New pro-abortion book “likely to horrify and alienate everyone who isn’t already initiated into her death cult”

By Dave Andrusko

proabortionrightsWe’ve posted several times on Katha Pollitt’s new book. We’ve done so not because of its originality (pro-abortionists are the ultimate “Greens”; they recycle the same nonsense over and over), but because her fans have convinced themselves that Pro: Reclaiming Abortion Rights will restart a movement which is stuck in place and down to one gear.

But the book is worth revisiting again because of a typically brilliant review by Mollie Ziegler Hemingway which appeared today at National Review Online [www.nationalreview.com/article/391288/shiny-empty-uteruses-mollie-ziegler-hemingway].

I just purchased Pro: Reclaiming Abortion Rights on Kindle and have skimmed some of the book. From what I can tell, Hemingway (as you would expect) does an excellent job boring in on Pollitt’s inconsistencies, her habit of substituting wishes for evidence, her raging hostility toward the maternal side of motherhood [Hemingway’s review is aptly headlined, “Shiny, Empty Uteruses”], and her thirst for a dystopian, technological future where all women are freed of the “burden” of bearing children.

For example, as Hemingway perceptively notes, Pollitt begins by stating as fact that her mother had an abortion in 1960. But there is no direct evidence. When Pollitt subsequently learned her late mother had been in the care of a physician for “gynecological problems,” she assumed that must be code for abortion, even though her father never knew about the abortion. Here’s Hemingway:

It’s unclear why she is convinced that unspecified “gynecological problems” meant her mother had an abortion instead of all the thousands of other things it could mean, but it’s an early indication of the way the book will jump to conclusions, focus on abortion as a moral good, and make claims that seem more fantasy than reality. A few pages later, Pollitt says she daydreams about “shiny and empty uteruses,” where clearing the womb is just another form of housekeeping. Her very last paragraph finds her dreaming of a future feminist heaven where “there will be abortion.”

Judging by Hemingway’s review, the book is consistent with Pollitt’s writings elsewhere. Pollitt is an exceedingly sloppy writer who is convinced that if she trivializes the significance of the unborn child and slanders pro-lifers, that substitutes for a reasoned argument.

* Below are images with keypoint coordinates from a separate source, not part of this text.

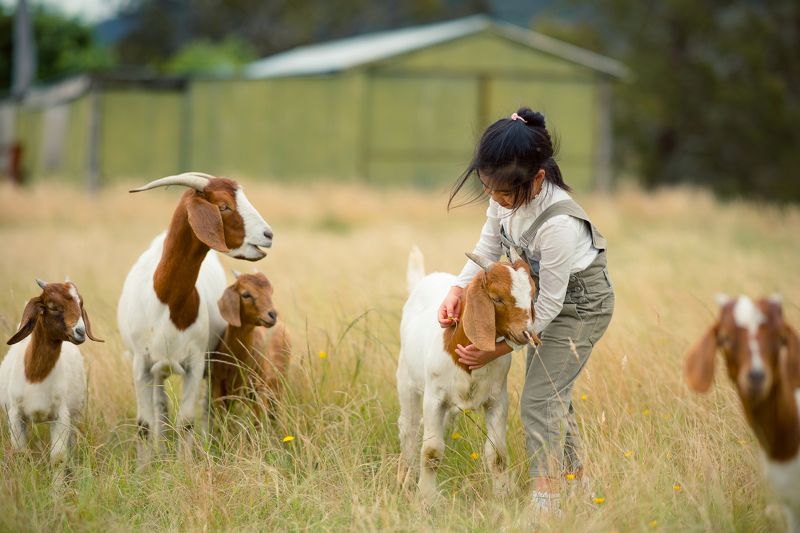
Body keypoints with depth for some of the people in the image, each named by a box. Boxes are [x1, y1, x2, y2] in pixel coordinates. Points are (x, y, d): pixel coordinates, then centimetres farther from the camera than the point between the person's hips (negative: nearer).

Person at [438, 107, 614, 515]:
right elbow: (489, 245, -1)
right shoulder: (507, 193, -18)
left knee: (538, 399, -11)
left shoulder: (557, 224, -39)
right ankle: (575, 478, 34)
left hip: (580, 307, -8)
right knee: (553, 395, 18)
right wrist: (459, 289, -17)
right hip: (547, 296, 8)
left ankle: (545, 504, -8)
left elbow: (548, 306, -30)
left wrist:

In other words, this book is for not just the true believer, but the true-true believer.

Did I mention Pollitt (whom her admirers insist has revitalized their movement’s fortunes with this stem-winder) recycles? There is the obligatory “clump of cells” label and comparison to “pea-sized shrimp-like embryos.” Such originality.
But it gets worse. Consider: We now have incredibly detailed, 4-color, real-time ultrasounds.

Not for Pollitt, as Hemingway writes: “Ultrasound images of children in the womb are ‘really just a gray blur’ and ‘fuzzy, high-tech smudges’ that she compares to photos of the Loch Ness Monster.” Get it? Loch Ness Monster.

Final thought. As pro-abortionists do routinely, Pollitt attributes attitudes and values to pro-lifers which make you and I scratch our heads. We don’t know anybody like that, and Pollitt doesn’t bother to actually quote any pro-lifer saying the things she says we are motivated by.

That the usual suspects have treated Pro: Reclaiming Abortion Rights as some sort of turning point in the abortion debate tell you all you need to know about the desperation they feel. Pollitt’s view of life is simply warped by an embrace of abortion as a positive good. It’s all very strange.

Hemingway ends her review with the keen observation that Pollitt’s “odd view of motherhood” will be “a very tough sell, even with the pliant media.”

“In fact, pro-lifers should welcome Pollitt’s contribution to the debate. Pro is likely to horrify and alienate everyone who isn’t already initiated into her death cult.”